[What needs to be done]
All the data should be repeated exactly. Any image in it is left out.

[Data supplied]

-------

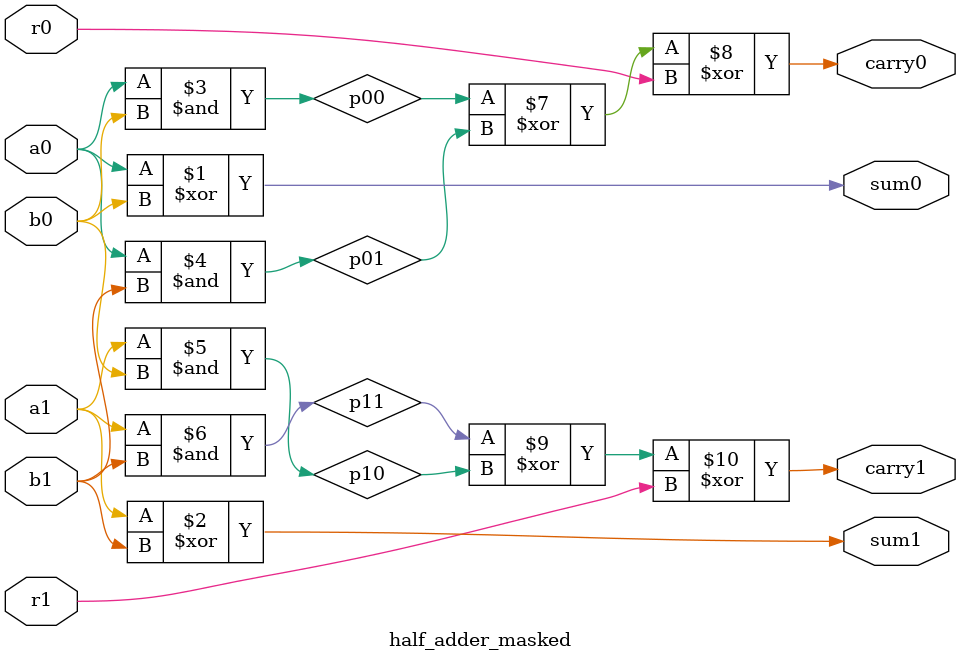
<source format=v>
module half_adder_masked (
    input  wire a0,
    input  wire a1,
    input  wire b0,
    input  wire b1,
    input  wire r0,
    input  wire r1,
    output wire sum0,
    output wire sum1,
    output wire carry0,
    output wire carry1
);

    // Sum (linear)
    assign sum0 = a0 ^ b0;
    assign sum1 = a1 ^ b1;

    // Carry (masked AND)
    wire p00, p01, p10, p11;
    assign p00 = a0 & b0;
    assign p01 = a0 & b1;
    assign p10 = a1 & b0;
    assign p11 = a1 & b1;

    assign carry0 = p00 ^ p01 ^ r0;
    assign carry1 = p11 ^ p10 ^ r1;

endmodule

</source>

-------

[Solution to this exercise]
<source format=v>
module half_adder_masked (
    input  wire a0,
    input  wire a1,
    input  wire b0,
    input  wire b1,
    input  wire r0,
    input  wire r1,
    output wire sum0,
    output wire sum1,
    output wire carry0,
    output wire carry1
);

    // Sum (linear)
    assign sum0 = a0 ^ b0;
    assign sum1 = a1 ^ b1;

    // Carry (masked AND)
    wire p00, p01, p10, p11;
    assign p00 = a0 & b0;
    assign p01 = a0 & b1;
    assign p10 = a1 & b0;
    assign p11 = a1 & b1;

    assign carry0 = p00 ^ p01 ^ r0;
    assign carry1 = p11 ^ p10 ^ r1;

endmodule

</source>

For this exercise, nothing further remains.